I am not a Rust or C++ fanboy, and I am happy that we are moving towards a future where there are less memory bugs, but… are we really?

- https://www.infoq.com/news/2021/11/rudra-rust-safety/

- https://cve.report/vendor/rust-lang

And you can find online similar links and research on the topic.

All it takes is that you use that specific piece of code at the wrong time, and that’s it: your system which you once believed to be safe is not anymore safe. And you know what? You don’t even know what a sanitizer is, because they told you that Rust is a memory safe language and you don’t need anything else than the rust compiler - this is how I find 99% of today’s articles about Rust.

Sure, today being Rust less used than C/C++ will clearly show less CVEs.

The question is … once it’s in the wild (and by this I mean “major” libs or serious shit done in Rust) how can you prevent such bugs without a runtime sanitizer?

Beware that such CVEs can affect Rust Standard library as well, not just an unknown library.
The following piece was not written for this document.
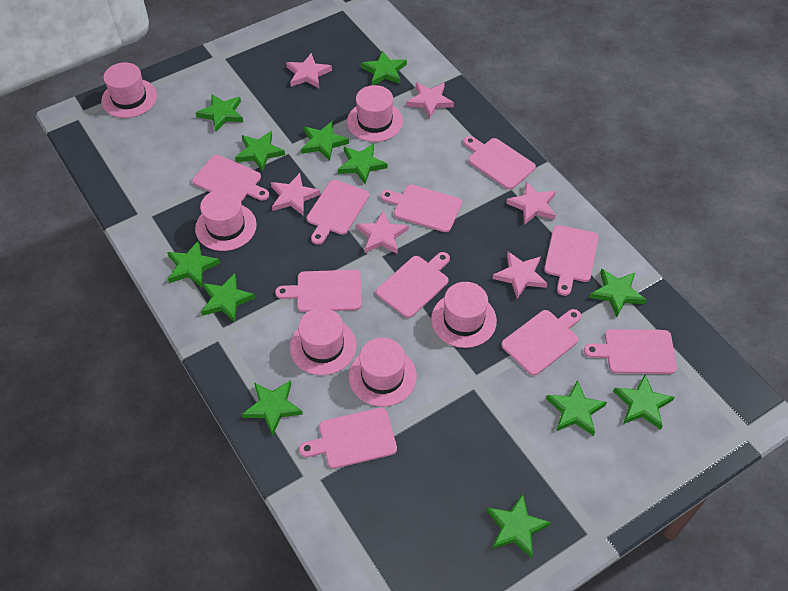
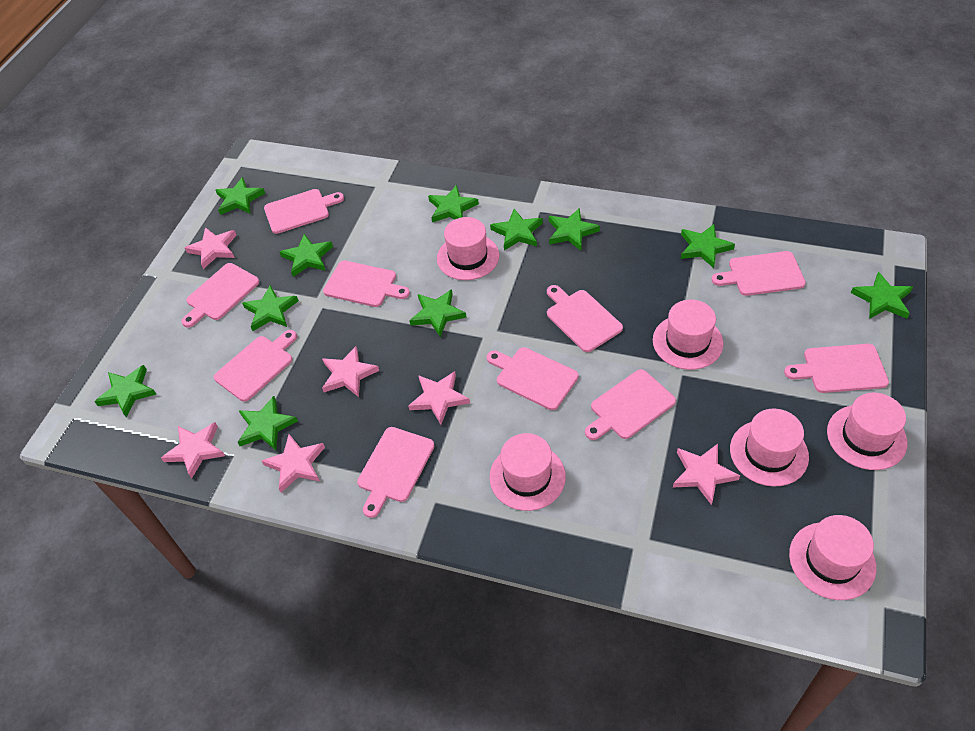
green star: [167,240,220,287] [196,94,243,132] [201,273,255,322] [235,131,285,172] [242,380,303,436] [301,121,349,161] [338,144,387,184] [361,50,407,85] [487,494,551,558] [546,380,607,436] [589,269,646,317] [613,374,674,430] = 12 -> [94,365,157,417] [216,177,265,215] [238,396,298,450] [242,285,299,331] [280,234,333,277] [409,289,467,337] [428,185,479,222] [490,209,543,250] [549,208,600,250] [681,224,735,268] [851,272,913,319] = 11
Again, there is no way of escaping bad programming and bad practices, no matter which language you use. Someone might argue that in Python or Java you can still do bad stuff, however, the likelihood is way lower, especially because most of your Java libraries will very likely be written in Java - unless you know it’s using JNI under the hood etc.

Did you read this bit?

> It could appear that these results undermine the belief that Rust safety model represents an improvement over other languages, e.g. C++, but this would not be correct, say the researchers behind Rudra, who still consider Rust safety a supreme improvement.

They found ~100 security issues in 45k packages. That's clearly better than C++.

I didn’t say it’s not an improvement. I just wonder who will you blame once you have a hacker exploiting that exact CVE which you didn’t know about because they sold you rust as memory safe language, so you didn’t take the time to run any sanitizer or similar.

Does Rust provide a way to check if you’re using unsafe code? What if I want to disable that? If I need to make a mission critical software I need to be aware of what I am deploying. If on the other hand we want Rust to be the new JS for backend, then yes so be it, we improved over c++, well done.

Rust would have prevented about half of the CVEs in C code (I've seen a few different studies with somewhat different results, half is close enough for discussion). The other half is on you to write good code.

Note that the half Rust would prevent tends to be less impactful, still a CVE, but the exploit is less impactful to end users.

If we leave it to the programmer, what are we improving?

We did a big improvement, but why can’t we disable “unsafe”?

That would leave absolutely no margin for such errors.

Rust has a culture where people don't use `unsafe` unless absolutely necessary. That is generally good enough in my experience.

If you want to go further, you can disable unsafe in a crate by adding #[forbid(unsafe)].

And if you need more control than that, there's probably tooling out there that will help depending on what exactly you need.